I do have a question as to whether the objection to women priests is because you think it’s against the teachings of Christ or whether simply because you don’t think the church should have to adapt just because someone says it has to to be “fair”. Personally if an organization says their rules say that only men can hold a certain position, and the members of that organization all agree then all power to them.

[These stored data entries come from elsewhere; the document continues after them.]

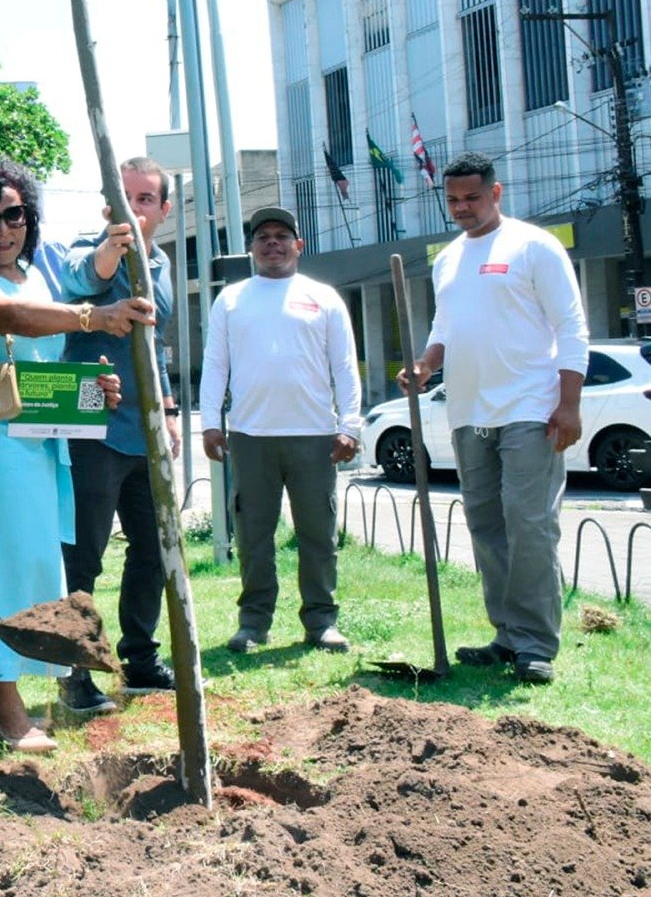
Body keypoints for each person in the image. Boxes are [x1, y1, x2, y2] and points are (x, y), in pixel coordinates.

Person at [0, 163, 152, 753]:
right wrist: (94, 316)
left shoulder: (35, 278)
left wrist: (92, 392)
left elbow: (38, 367)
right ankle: (6, 707)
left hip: (38, 445)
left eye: (14, 214)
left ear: (30, 219)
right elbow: (7, 320)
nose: (3, 228)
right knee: (5, 570)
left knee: (16, 564)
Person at [399, 152, 587, 685]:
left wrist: (568, 403)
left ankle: (534, 645)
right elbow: (446, 323)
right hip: (466, 411)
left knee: (528, 525)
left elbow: (572, 327)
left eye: (472, 198)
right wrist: (426, 364)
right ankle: (506, 635)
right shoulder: (448, 259)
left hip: (530, 407)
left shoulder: (534, 246)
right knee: (486, 526)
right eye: (453, 200)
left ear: (496, 193)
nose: (462, 208)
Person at [199, 206, 362, 655]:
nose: (272, 243)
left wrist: (350, 425)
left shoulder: (324, 297)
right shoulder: (230, 299)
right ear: (250, 248)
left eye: (281, 236)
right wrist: (211, 422)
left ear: (298, 245)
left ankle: (321, 622)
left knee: (317, 535)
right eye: (263, 237)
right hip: (251, 437)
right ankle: (253, 623)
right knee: (253, 538)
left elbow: (344, 367)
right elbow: (216, 365)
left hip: (315, 436)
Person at [56, 157, 182, 715]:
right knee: (84, 554)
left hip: (146, 432)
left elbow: (156, 349)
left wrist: (171, 410)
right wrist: (113, 246)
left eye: (146, 199)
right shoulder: (86, 248)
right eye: (123, 198)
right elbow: (88, 276)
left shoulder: (164, 264)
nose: (134, 208)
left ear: (164, 208)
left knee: (153, 549)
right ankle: (76, 669)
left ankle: (140, 658)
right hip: (93, 427)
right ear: (108, 205)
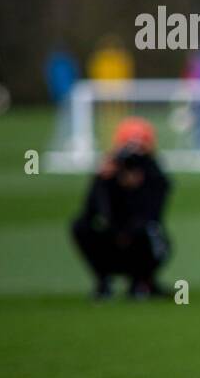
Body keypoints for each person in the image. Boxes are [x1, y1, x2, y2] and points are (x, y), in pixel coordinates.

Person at [70, 117, 173, 300]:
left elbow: (152, 215)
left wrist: (137, 188)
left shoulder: (155, 176)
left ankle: (143, 281)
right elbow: (90, 213)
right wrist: (104, 181)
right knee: (80, 226)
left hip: (140, 244)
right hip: (112, 240)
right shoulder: (107, 176)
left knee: (147, 231)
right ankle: (103, 282)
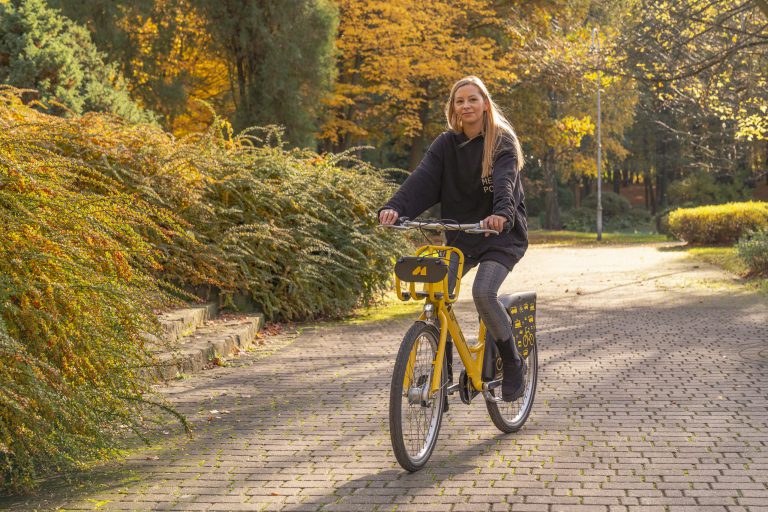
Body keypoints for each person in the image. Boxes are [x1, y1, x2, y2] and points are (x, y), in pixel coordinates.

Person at [379, 75, 528, 402]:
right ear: (453, 108)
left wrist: (501, 215)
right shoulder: (446, 145)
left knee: (483, 293)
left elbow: (504, 184)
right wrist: (394, 207)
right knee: (438, 293)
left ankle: (513, 361)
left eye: (472, 99)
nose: (466, 106)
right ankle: (441, 373)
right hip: (463, 236)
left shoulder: (501, 142)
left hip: (499, 235)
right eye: (460, 101)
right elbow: (422, 180)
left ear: (485, 103)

But I don’t subscribe to the view that women in the Church is against some fundamental teaching of Christ (which by my reckoning kind of boils down to “be excellent to one another”). I certainly tune out once people start selectively quoting things from the Old Testament – because we all know that if we followed that to the letter we’d be killing/maiming people for all sorts of offences.
I’ve also read a number of comments here about Presbyterians. Well I was raised as one of those and my experience doesn’t match what people here seem to think. In the same manner as my Catholic friends weren’t indulging in what we know happened in that historically with some of the nuns and priests, so I don’t make broad statements about Catholicism.
As an aside I’ve always loathed militant atheists because to me they’re just as “religious” in their beliefs as the most fundamental, militant believer in God.
The answer is marketing. People don’t know the Orthodox Church exists, but they know about Catholicism, and that’s the most authentic version that presents itself to them.
In the United States, there’s probably at least fifty million Catholics. There’s maybe three million Orthodox if you count the Arabs and Greeks who only show up at Pascha. I would say that the Orthodox Church is getting similar percentages, but less volume.
All I know is what I see before my very eyes every Sunday. Half our choir wasn’t even chrismated a year ago. Every time the Priest says the prayers for the catechumens during the liturgy, I’ve never failed to see less than a dozen people come forward, and that’s been static, even with regular baptisms and chrismations occuring. That wasn’t happening at this level before Covid. There is a cultural phenomenon occurring. And what is really interesting is the diversity of races. Lots of black people converting too. Does it skew male? Definitely, but with five daughters, I can’t complain.